Да, Божия благодать не нуждается для влияний на общество в том, чтобы господствовать над мирскими державами, она уклоняется от того, чтобы делить наследства, она в лице апостолов не хочет подчинить себе имуществ христиан, но лишь их совесть: я ищу не вашего, – говорит один апостол, – а вас (2 Кор. 12, 14); чем ты владел, не твое ли было, и приобретенное продажею не в твоей ли власти находилось? – говорит другой (Деян. 5, 4). Итак, мы видим, что и первоначальная Церковь не хотела предъявлять никаких других прав, никаких порядков, кроме свободного воссоздания человеческих совестей силой слова Божия, силой благодатной жизни. Насколько сама эта сила овладевала душой человека или общественным бытом, настолько и сказывалась в перемене их общественных порядков. Сам автор непроизвольно обронил такую же мысль, противоречащую его книге, но вполне справедливую: «Единство действительной веры с необходимостью переходит в живое и деятельное единство, как нравственное, так и практическое», – говорит он.
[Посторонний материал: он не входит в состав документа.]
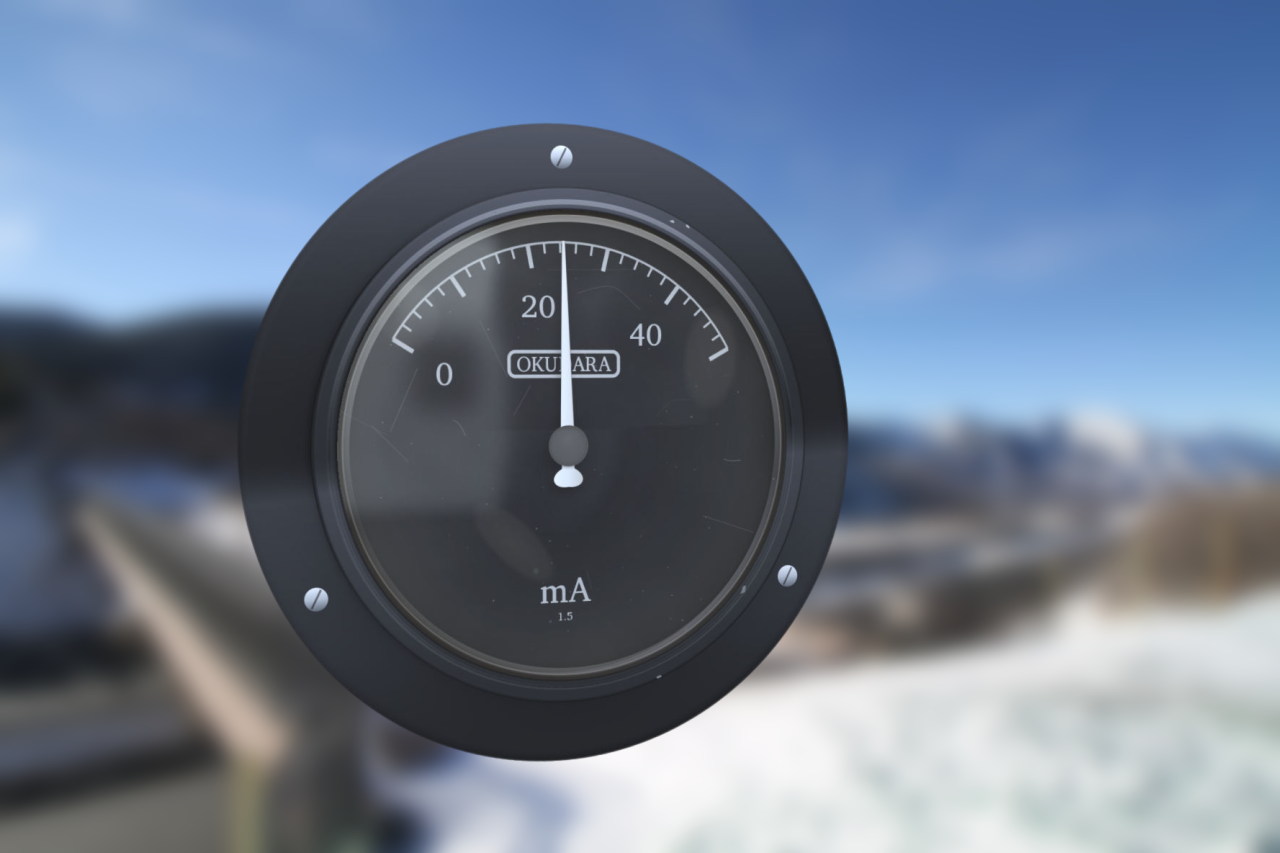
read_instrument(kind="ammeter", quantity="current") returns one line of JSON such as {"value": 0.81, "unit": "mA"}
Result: {"value": 24, "unit": "mA"}
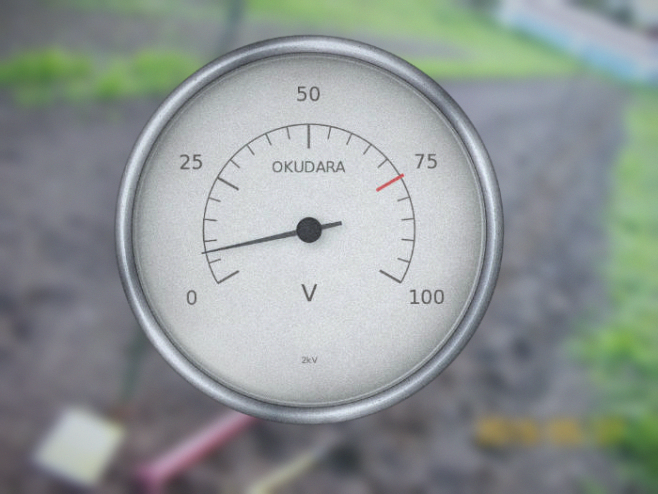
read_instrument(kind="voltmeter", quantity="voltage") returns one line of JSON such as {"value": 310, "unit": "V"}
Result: {"value": 7.5, "unit": "V"}
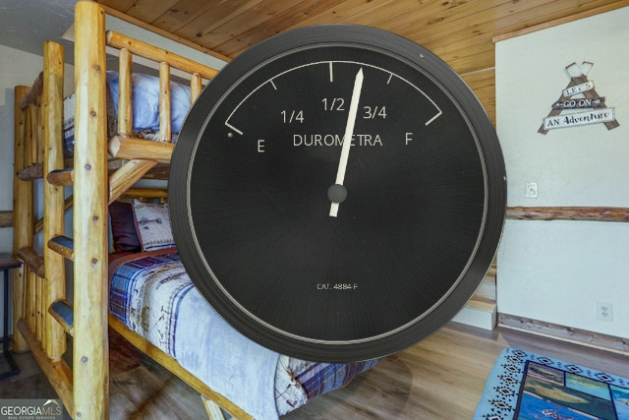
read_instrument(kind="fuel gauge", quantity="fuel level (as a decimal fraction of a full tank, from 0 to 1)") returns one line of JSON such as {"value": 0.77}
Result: {"value": 0.625}
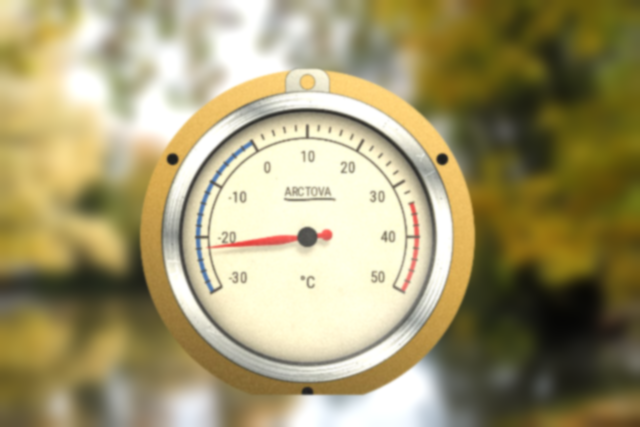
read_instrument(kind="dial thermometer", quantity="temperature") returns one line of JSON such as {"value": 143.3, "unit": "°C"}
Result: {"value": -22, "unit": "°C"}
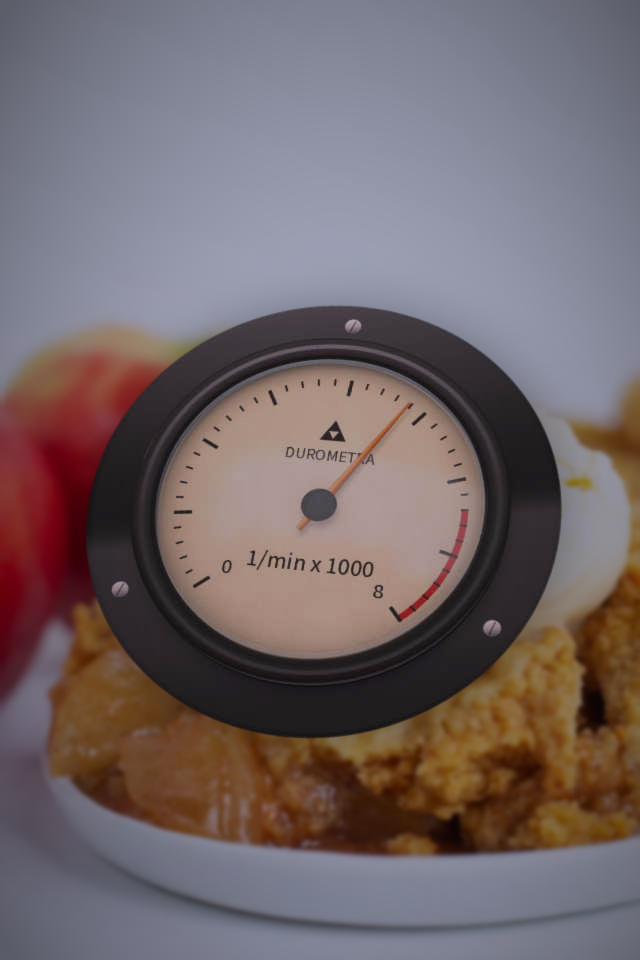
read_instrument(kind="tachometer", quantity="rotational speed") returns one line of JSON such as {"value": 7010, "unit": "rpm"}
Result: {"value": 4800, "unit": "rpm"}
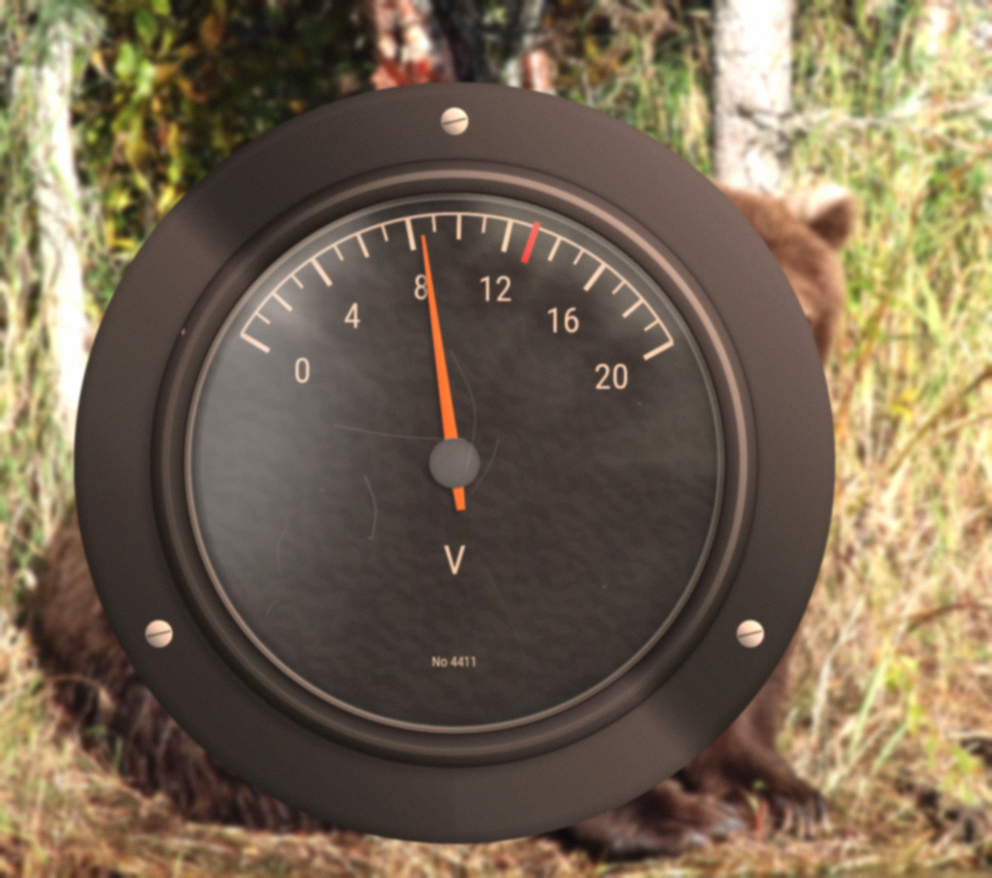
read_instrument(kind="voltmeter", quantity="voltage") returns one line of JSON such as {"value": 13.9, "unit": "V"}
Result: {"value": 8.5, "unit": "V"}
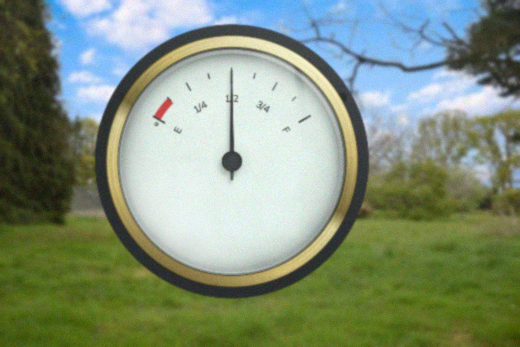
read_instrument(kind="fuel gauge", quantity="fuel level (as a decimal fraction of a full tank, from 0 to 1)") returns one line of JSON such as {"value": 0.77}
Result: {"value": 0.5}
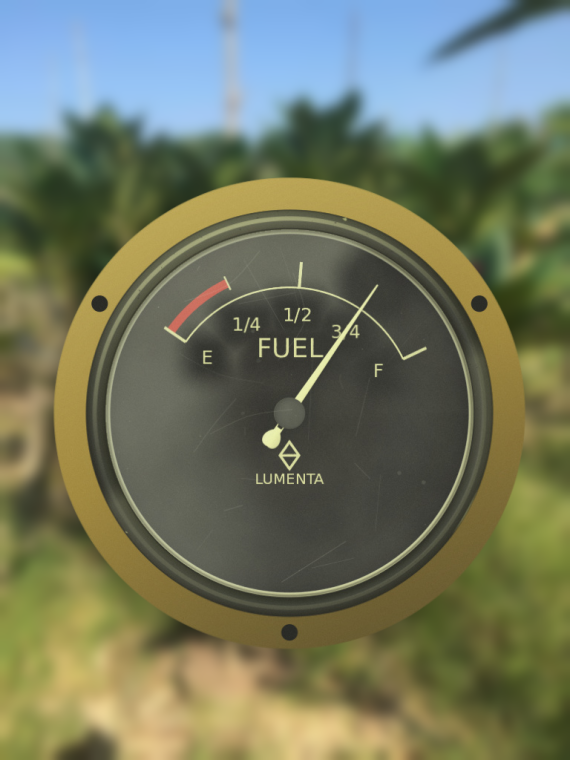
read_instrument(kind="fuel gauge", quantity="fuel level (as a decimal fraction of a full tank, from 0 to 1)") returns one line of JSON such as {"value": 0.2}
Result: {"value": 0.75}
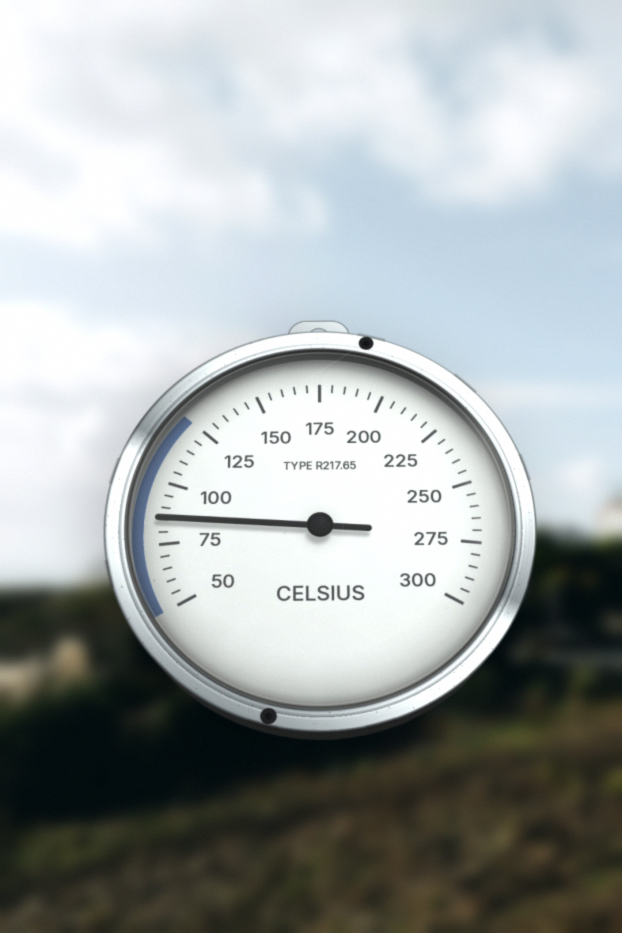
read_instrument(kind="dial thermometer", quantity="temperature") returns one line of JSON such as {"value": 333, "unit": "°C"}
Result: {"value": 85, "unit": "°C"}
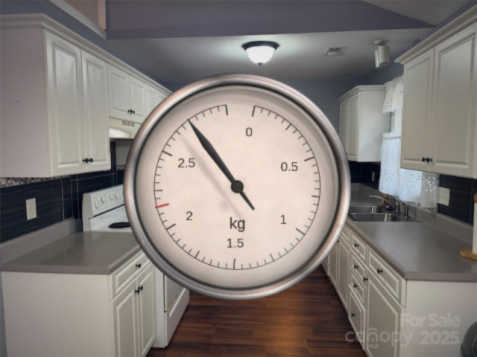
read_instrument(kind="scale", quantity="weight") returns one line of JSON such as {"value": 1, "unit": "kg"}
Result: {"value": 2.75, "unit": "kg"}
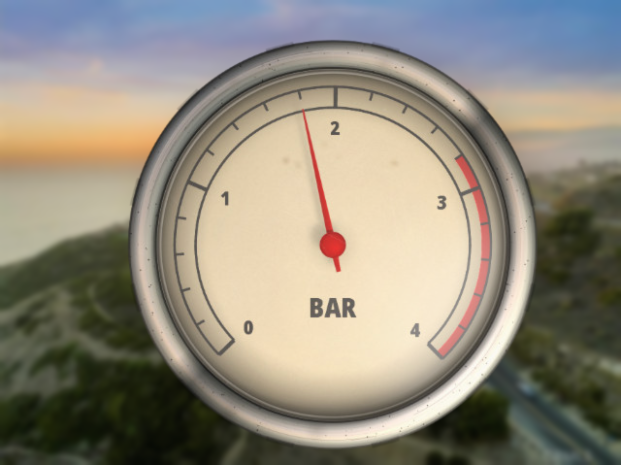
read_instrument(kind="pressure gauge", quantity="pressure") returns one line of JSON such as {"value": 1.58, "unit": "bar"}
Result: {"value": 1.8, "unit": "bar"}
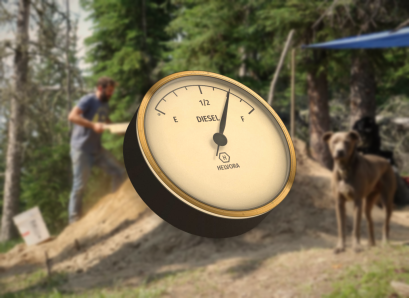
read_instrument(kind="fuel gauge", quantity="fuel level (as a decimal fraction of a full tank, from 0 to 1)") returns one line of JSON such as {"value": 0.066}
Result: {"value": 0.75}
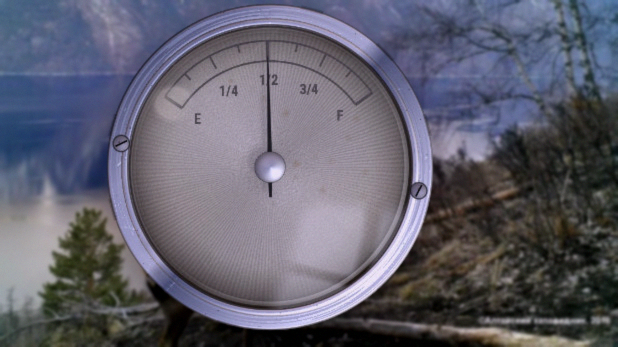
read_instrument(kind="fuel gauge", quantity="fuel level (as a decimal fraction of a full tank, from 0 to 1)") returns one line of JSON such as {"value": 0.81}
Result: {"value": 0.5}
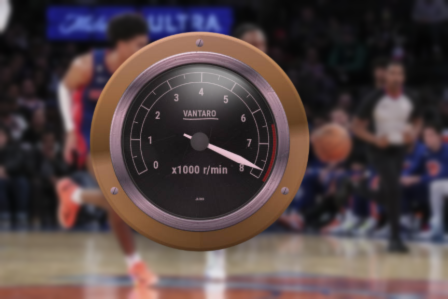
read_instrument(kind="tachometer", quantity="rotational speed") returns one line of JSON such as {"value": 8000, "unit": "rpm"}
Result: {"value": 7750, "unit": "rpm"}
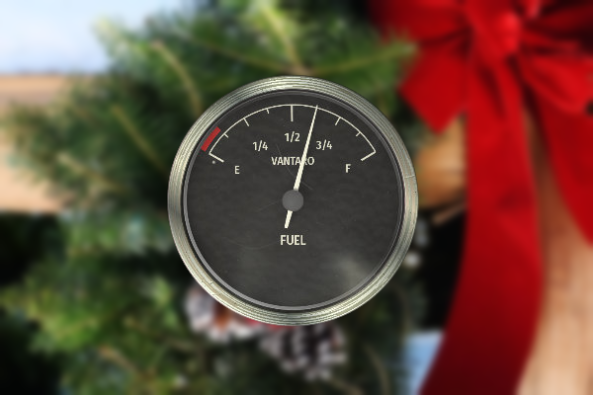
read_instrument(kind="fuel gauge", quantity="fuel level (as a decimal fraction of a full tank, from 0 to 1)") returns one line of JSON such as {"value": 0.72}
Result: {"value": 0.625}
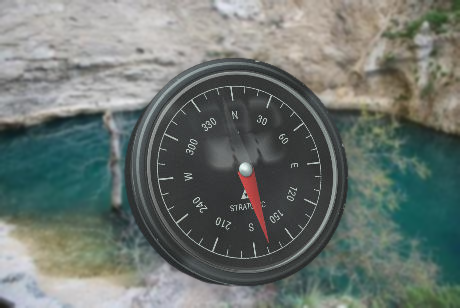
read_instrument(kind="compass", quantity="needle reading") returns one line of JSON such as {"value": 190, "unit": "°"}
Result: {"value": 170, "unit": "°"}
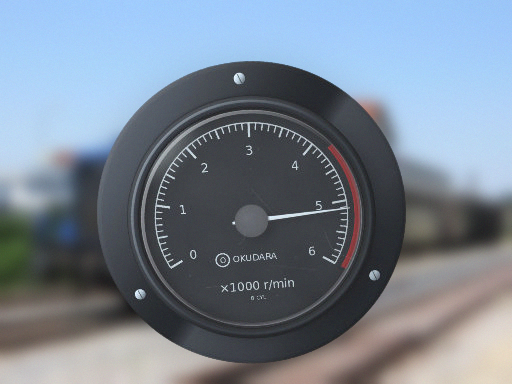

Полное бытовое единство было у первенствующих христиан, но никогда апостолы не старались законами внешними оградить и обеспечить свое влияние: они очень мало опасались, что сила благодати слова Божия останется без действия на общественные нравы. Хотят их слушать – они проповедуют, не хотят – они уходят по завету Христа, они верят, что благодать Божия сама работает и борется с историей, и даже не признают своих заслуг: не я, – говорят они, – тружусь, а благодать Божия, которая со мною (1 Кор. 15, 10).
Да, наша задача именно в том, чтобы только войти в эту благодать, только принять ее в себя, убить в себе ветхого человека, тлеющего в похотех прелестных, и стать носителем благодати. А раз это случается, раз только является человек, исполненный ею, то действительно вокруг него расцветает пустыня и люди перековывают мечи на орала.